Last summer, the offices of the state’s largest cyber charter school was raided by the FBI, which apparently had many questions about where the money is going in an enterprise that collects more than $100 million every year. The board of that school fired its top staff but the investigation continues.
A review of the cyber charters by CREDO at Stanford University concluded that they get terrible results: their students have low scores, low graduation rates, and high attrition rates. A spokesperson for CREDO said: “whatever cyberschools are doing in PA is definitely not working and should not be replicated.”
But the cyber charters just keep growing, as they spend more and more money to recruit students and more and more money to lobby legislators.
So what does the future hold for cyber charters in Pennsylvania in light of evidence that cyber charters get poor education results and need greater oversight?
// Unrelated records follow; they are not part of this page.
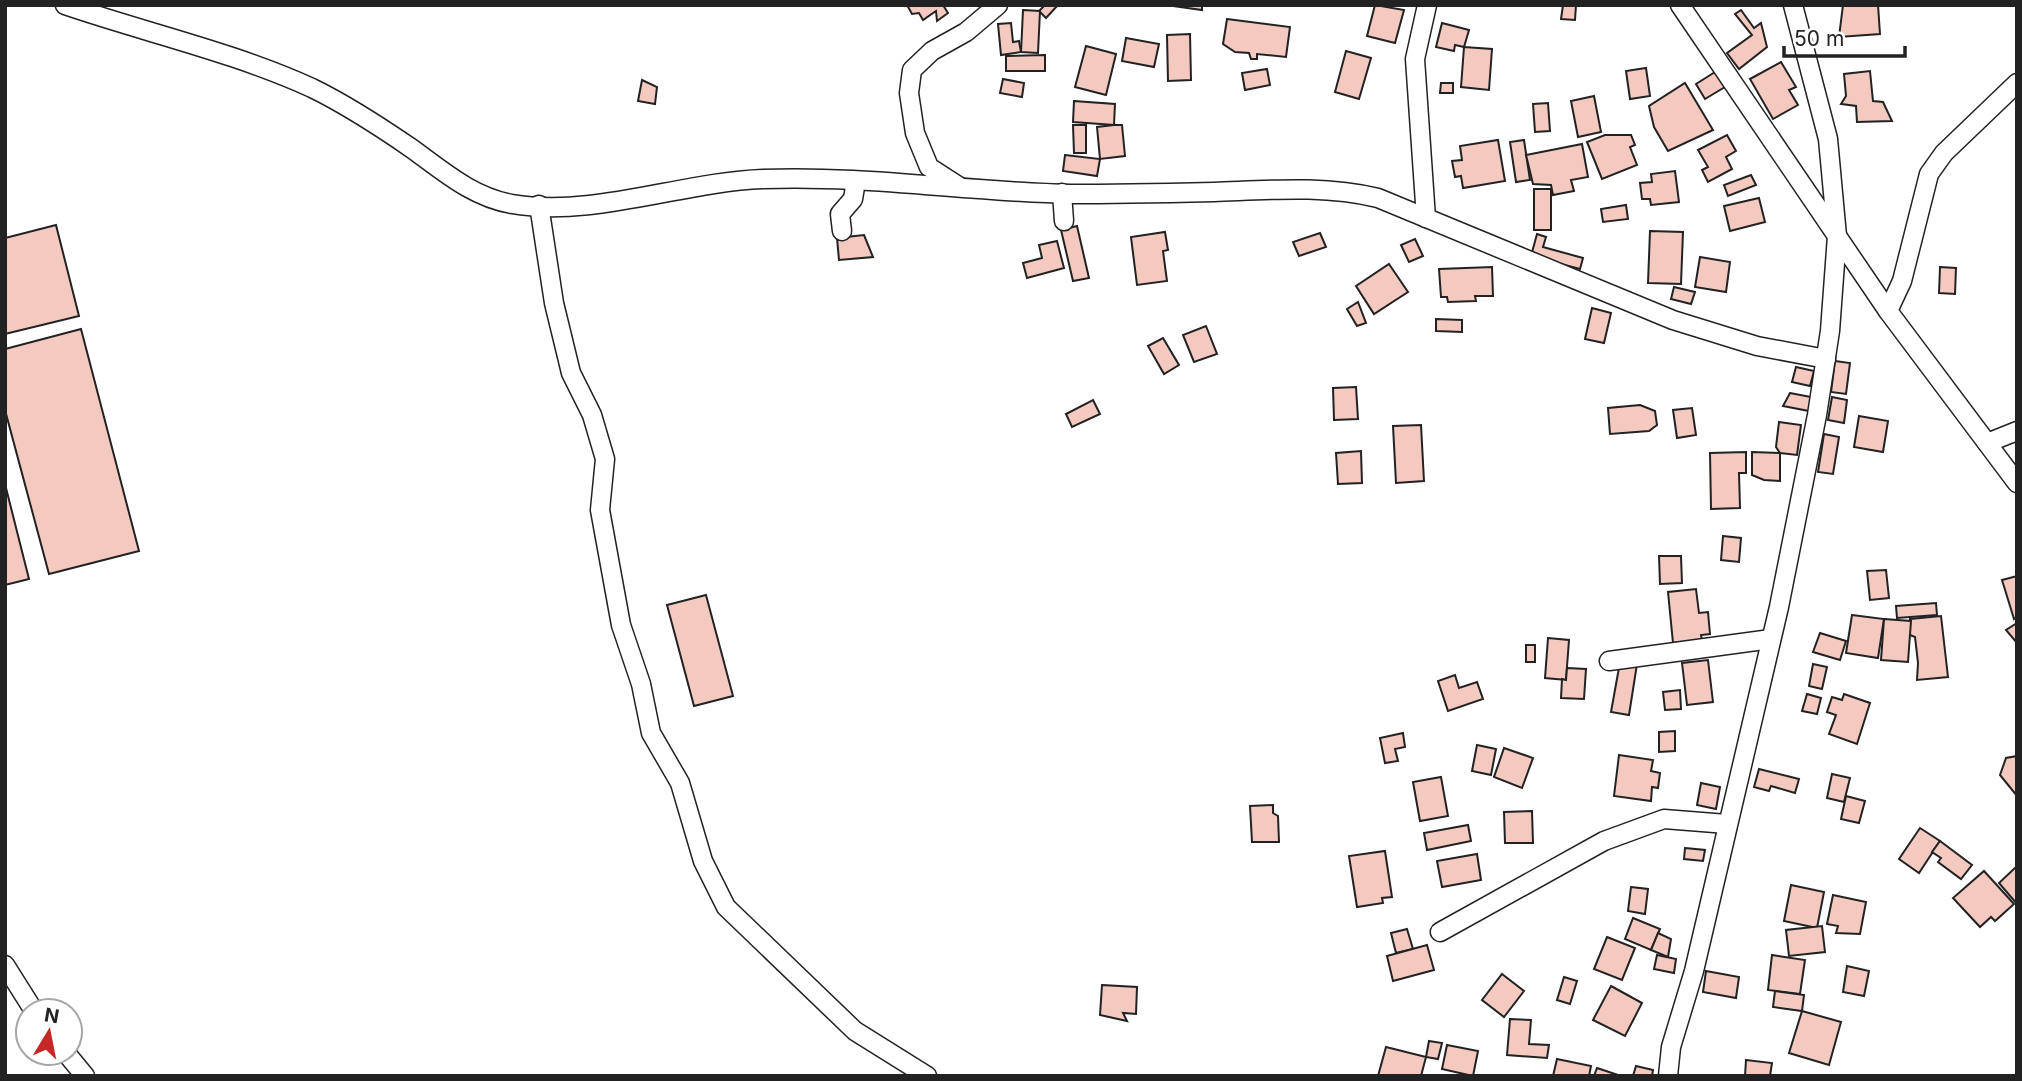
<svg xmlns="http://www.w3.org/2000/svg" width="2022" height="1081" font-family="Inter,sans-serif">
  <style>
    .building { fill: #f3c9c0; stroke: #222; stroke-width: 2 }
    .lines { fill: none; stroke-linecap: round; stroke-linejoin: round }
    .minor-casing { stroke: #222; stroke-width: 21 }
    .minor { stroke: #fff; stroke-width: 18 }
  </style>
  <rect width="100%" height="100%" fill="#fff"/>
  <!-- building -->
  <g class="building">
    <path d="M907 5H943L948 13 937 21 936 11 923 20 919 13 912 14Z"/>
    <path d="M1045 5H1058L1046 18 1039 11Z"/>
    <path d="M1166 5H1202V10Z"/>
    <path d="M1375 5 1404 10 1395 43 1367 36Z"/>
    <path d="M1563 5H1576L1575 20 1561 19Z"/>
    <path d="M1843 5H1878L1880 34 1839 37Z"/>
    <path d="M1023 10 1040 11 1038 53 1021 52Z"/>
    <path d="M1741 10 1754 28 1761 23 1767 47 1739 69 1727 53 1752 35 1735 14Z"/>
    <path d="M1227 19 1290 27 1286 57 1257 54V59H1251L1249 53 1235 52 1223 44Z"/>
    <path d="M1011 23 1013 42 1019 41 1021 52 1001 55 998 24Z"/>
    <path d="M1442 23 1469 30 1464 47 1455 45 1454 51 1436 47Z"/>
    <path d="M1190 34 1191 80 1168 81 1167 35Z"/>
    <path d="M1126 38 1159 44 1154 67 1122 61Z"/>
    <path d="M1086 46 1116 54 1106 95 1075 87Z"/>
    <path d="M1464 47 1492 49 1489 90 1461 87Z"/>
    <path d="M1346 51 1371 58 1359 99 1335 92Z"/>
    <path d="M1045 55V71H1006V56Z"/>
    <path d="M1781 62 1796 87 1789 90 1798 105 1773 119 1750 79Z"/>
    <path d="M1646 68 1650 96 1630 99 1626 71Z"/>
    <path d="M1267 69 1270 85 1245 90 1242 73Z"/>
    <path d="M1870 71 1873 101 1883 102 1892 121 1857 122 1856 106 1841 104 1846 96 1844 74Z"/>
    <path d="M1715 72 1725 87 1705 99 1696 84Z"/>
    <path d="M1003 79 1024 83 1022 97 1000 93Z"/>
    <path d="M642 80 657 87 655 104 638 101Z"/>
    <path d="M1441 83H1453V93H1440Z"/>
    <path d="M1685 83 1713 130 1668 151 1654 127 1649 106Z"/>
    <path d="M1594 96 1601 132 1578 137 1571 101Z"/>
    <path d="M1074 101 1115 104 1114 125 1073 122Z"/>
    <path d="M1548 103 1550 131 1535 132 1533 104Z"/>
    <path d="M1073 125H1086V153H1074Z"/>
    <path d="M1114 125H1122L1125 156 1100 159 1097 127Z"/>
    <path d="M1605 135H1631L1635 145 1630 147 1637 165 1602 179 1587 142Z"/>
    <path d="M1727 135 1736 151 1726 157 1732 169 1708 182 1702 170 1708 167 1698 150Z"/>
    <path d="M1498 140 1505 181 1463 188 1461 176 1455 177 1452 161 1462 160 1460 146Z"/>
    <path d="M1524 140 1530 180 1516 182 1510 142Z"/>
    <path d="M1582 144 1588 177 1571 180 1574 191 1553 195 1551 185 1533 184 1526 155Z"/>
    <path d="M1065 155 1100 159 1097 176 1063 171Z"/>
    <path d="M1675 171 1679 202 1651 205 1650 199H1642L1640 183 1652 182 1651 174Z"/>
    <path d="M1751 175 1756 185 1728 196 1724 185Z"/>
    <rect x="1534" y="189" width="17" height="41"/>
    <path d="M1759 198 1765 222 1730 231 1724 206Z"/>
    <path d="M1626 205 1628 219 1603 222 1601 209Z"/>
    <path d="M56 225 79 316 5 334V238Z"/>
    <path d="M1077 226 1089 278 1073 281 1061 230Z"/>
    <path d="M1650 231 1683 232 1681 284 1648 283Z"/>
    <path d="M1165 232 1168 250 1163 251 1167 281 1137 285 1131 237Z"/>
    <path d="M1320 233 1326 247 1299 256 1293 242Z"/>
    <path d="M1537 234 1546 237 1543 247 1583 258 1580 269 1531 256Z"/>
    <path d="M864 235 873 257 839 260 837 238Z"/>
    <path d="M1415 239 1423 256 1409 262 1401 245Z"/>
    <path d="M1057 241 1064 268 1027 278 1023 263 1042 258 1039 245Z"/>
    <path d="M1700 257 1730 262 1726 292 1695 287Z"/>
    <path d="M1389 264 1408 292 1374 314 1356 286Z"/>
    <path d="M1492 267 1493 296H1475L1476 301 1448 302 1447 297H1441L1439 269Z"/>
    <path d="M1940 267 1956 268 1955 294 1939 293Z"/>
    <path d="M1674 287 1695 292 1691 304 1671 299Z"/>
    <path d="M1358 302 1366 323 1357 326 1347 309Z"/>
    <path d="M1592 308 1611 313 1604 343 1585 339Z"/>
    <path d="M1436 319 1462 320V332L1436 331Z"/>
    <path d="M1206 326 1217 354 1194 362 1183 335Z"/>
    <path d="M81 329 139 551 49 574 5 410V349Z"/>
    <path d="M1163 338 1179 365 1164 374 1148 346Z"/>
    <path d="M1835 361 1850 363 1846 394 1831 392Z"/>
    <path d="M1796 367 1814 371 1810 386 1792 382Z"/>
    <path d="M1356 387 1358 419 1334 420 1333 388Z"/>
    <path d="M1790 393 1811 397 1809 411 1783 406Z"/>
    <path d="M1832 397 1847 400 1844 423 1828 420Z"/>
    <path d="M1093 400 1100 414 1072 427 1066 414Z"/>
    <path d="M1640 405 1655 411 1657 425 1649 431 1610 434 1608 408Z"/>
    <path d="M1692 408 1696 435 1677 438 1673 410Z"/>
    <path d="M1859 416 1888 421 1883 452 1854 447Z"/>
    <path d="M1779 422 1801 425 1797 455 1780 453 1776 447Z"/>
    <path d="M1421 425 1424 481 1396 483 1393 426Z"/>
    <path d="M1824 434 1839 437 1833 474 1818 472Z"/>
    <path d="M1361 451 1362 483 1338 484 1336 453Z"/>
    <path d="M1746 452V473H1739L1740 508 1711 509 1710 453Z"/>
    <path d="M1752 452 1780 453V481L1764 480 1752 475Z"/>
    <path d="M5 484 29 579 5 585Z"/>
    <path d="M1723 536 1741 538 1739 562 1721 560Z"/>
    <path d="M1659 556H1681L1682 583 1660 584Z"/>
    <path d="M1886 570 1889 598 1870 600 1867 571Z"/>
    <path d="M2017 576V617L2014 619 2002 580Z"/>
    <path d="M1696 589 1699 613 1708 612 1710 634 1701 635 1702 640 1673 643 1668 592Z"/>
    <path d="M706 595 733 696 694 706 667 605Z"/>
    <path d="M1936 603 1937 615 1897 618 1896 606Z"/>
    <path d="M1852 615 1884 619 1878 658 1846 653Z"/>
    <path d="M1941 616 1948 677 1917 680 1918 663 1915 637 1910 635V619Z"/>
    <path d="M1884 619 1911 621 1908 662 1881 660Z"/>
    <path d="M2017 623V643L2006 630Z"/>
    <path d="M1820 633 1846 641 1840 660 1813 652Z"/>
    <path d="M1548 638 1569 640 1566 680 1545 678Z"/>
    <rect x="1526" y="645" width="9" height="17"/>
    <path d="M1708 660 1713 702 1687 705 1682 663Z"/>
    <path d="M1620 662 1637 664 1629 715 1611 712Z"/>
    <path d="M1813 664 1827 667 1822 689 1809 686Z"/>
    <path d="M1567 668 1586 669 1584 699 1561 698 1562 679 1566 680Z"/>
    <path d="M1455 675 1459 688 1477 682 1483 699 1448 711 1438 681Z"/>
    <path d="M1680 690 1681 709 1665 710 1663 692Z"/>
    <path d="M1807 694 1821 698 1817 714 1802 711Z"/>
    <path d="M1844 694 1870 703 1857 744 1829 734 1836 715 1827 712 1832 697 1842 700Z"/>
    <path d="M1675 731V751L1659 752V732Z"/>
    <path d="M1403 733 1405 747 1395 749 1398 761 1385 763 1380 738Z"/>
    <path d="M1477 745 1496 749 1491 775 1472 771Z"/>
    <path d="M1504 748 1533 758 1522 788 1494 777Z"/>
    <path d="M1619 755 1653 760 1651 771 1660 773 1658 788 1652 787 1651 801 1614 796Z"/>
    <path d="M2017 756V796L2000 775 2006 758Z"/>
    <path d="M1759 769 1799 779 1795 793 1771 786 1769 791 1754 787Z"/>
    <path d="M1832 774 1850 778 1844 802 1827 798Z"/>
    <path d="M1441 777 1448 816 1420 821 1413 782Z"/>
    <path d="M1701 783 1720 787 1716 809 1697 805Z"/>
    <path d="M1846 796 1865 801 1859 823 1841 819Z"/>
    <path d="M1273 805V813L1278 816 1279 842H1252L1250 806Z"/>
    <path d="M1532 811 1533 843H1505L1504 812Z"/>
    <path d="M1468 825 1471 841 1427 850 1424 833Z"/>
    <path d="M1920 828 1940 841 1919 873 1899 859Z"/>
    <path d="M1940 841 1972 865 1961 879 1938 862 1941 858 1932 852Z"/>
    <path d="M1685 848 1705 850 1703 861 1684 859Z"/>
    <path d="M1385 851 1392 897 1382 898 1383 903 1357 907 1349 856Z"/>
    <path d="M1477 854 1481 880 1442 887 1437 861Z"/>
    <path d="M2017 866V904L1999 883Z"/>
    <path d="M1984 871 2014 904 1995 921 1991 917 1980 927 1953 898Z"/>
    <path d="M1791 885 1824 892 1817 928 1784 921Z"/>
    <path d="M1631 887 1648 889 1645 914 1628 911Z"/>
    <path d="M1833 895 1866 902 1860 934 1836 933 1838 926 1827 924Z"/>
    <path d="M1633 918 1660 929 1651 950 1625 939Z"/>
    <path d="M1822 926 1825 952 1789 956 1786 930Z"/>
    <path d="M1407 929 1413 949 1396 953 1391 933Z"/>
    <path d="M1658 933 1671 939 1668 957 1651 950Z"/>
    <path d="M1607 937 1635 948 1622 980 1594 969Z"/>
    <path d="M1427 945 1434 970 1393 981 1387 956Z"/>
    <path d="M1657 955 1676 959 1674 973 1654 969Z"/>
    <path d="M1772 955 1805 960 1800 994 1768 990Z"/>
    <path d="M1847 966 1869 971 1864 996 1843 992Z"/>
    <path d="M1706 971 1739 977 1736 998 1703 992Z"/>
    <path d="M1502 974 1524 991 1504 1017 1482 1000Z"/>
    <path d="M1564 977 1577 981 1570 1004 1557 1000Z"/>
    <path d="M1102 985 1137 987 1136 1014 1123 1013 1127 1021 1100 1015Z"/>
    <path d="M1611 986 1642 1003 1625 1036 1593 1020Z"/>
    <path d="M1775 991 1804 995 1802 1011 1773 1007Z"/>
    <path d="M1802 1011 1841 1022 1829 1065 1789 1053Z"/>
    <path d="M1510 1019 1531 1020 1529 1044 1549 1045 1547 1058 1507 1055Z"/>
    <path d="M1429 1041 1442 1043 1438 1059 1426 1057Z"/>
    <path d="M1447 1045 1478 1051 1473 1076 1442 1069Z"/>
    <path d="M1386 1047 1426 1057 1421 1076H1378Z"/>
    <path d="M1557 1059 1591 1066 1589 1076H1553Z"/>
    <path d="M1746 1060 1772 1063 1770 1076H1745Z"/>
    <path d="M1636 1066 1653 1070 1652 1076H1633Z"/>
    <path d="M1597 1068 1621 1076H1594Z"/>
  </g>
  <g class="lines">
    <!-- minor casing -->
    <g class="minor-casing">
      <g id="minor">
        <path d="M65 5C147 33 233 52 312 88 347 105 379 126 411 148 443 171 472 197 512 204 593 218 681 182 763 179 866 175 968 192 1071 194 1119 194 1167 193 1214 192 1270 190 1324 185 1378 198L1673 320 1757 346 1826 359"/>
        <path d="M1680 5 1888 311 2017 483"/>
        <path d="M960 187 929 167 915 133 909 93 912 70 932 51 966 32 998 5"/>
        <path d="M1062 193 1064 221"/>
        <path d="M539 205 554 303 571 373 592 415 605 459 600 510 621 625 641 684 651 733 680 783 703 861 726 907 855 1031 927 1076"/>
        <path d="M1426 218 1415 59 1427 5"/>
        <path d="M842 231 840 214 853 199 856 181"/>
        <path d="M1888 311 1902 281 1929 174 1944 153 2017 83"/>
        <path d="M1987 443 2017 431"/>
        <path d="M1609 661 1771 639"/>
        <path d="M1440 932 1604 841 1664 819 1727 824"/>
        <path d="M5 965 34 1011"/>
        <path d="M66 1053 85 1076"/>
        <path d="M1668 1076 1671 1047 1694 971 1779 607 1817 415 1830 331 1837 236 1828 139 1793 5"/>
      </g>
    </g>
    <!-- minor -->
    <use href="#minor" class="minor"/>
  </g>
  <!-- border -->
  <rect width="2022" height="1081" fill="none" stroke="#222222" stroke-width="14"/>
  <!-- north arrow -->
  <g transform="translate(49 1032) rotate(10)"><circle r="33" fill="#ffffff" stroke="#a7a7a7" stroke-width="2"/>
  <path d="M0-5L12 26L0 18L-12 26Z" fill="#c62828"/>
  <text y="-10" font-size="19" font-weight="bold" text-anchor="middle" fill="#222222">N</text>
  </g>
  <!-- scale -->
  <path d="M1784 46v10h121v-10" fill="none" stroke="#222222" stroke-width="3.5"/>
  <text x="1794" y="46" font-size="21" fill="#222222" stroke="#ffffff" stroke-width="5" paint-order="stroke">50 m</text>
</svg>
Eight more cyber charter schools just applied to the state for authorization.
The state auditor complained that the cyber charters overbill the state.
But aside from his report, has the governor or legislative leaders or the state commissioner of education expressed concern about the growth of the state’s lowest performing education sector?
Are you kidding? This is not about improving education. It’s not about “the kids.” This is the edu-business.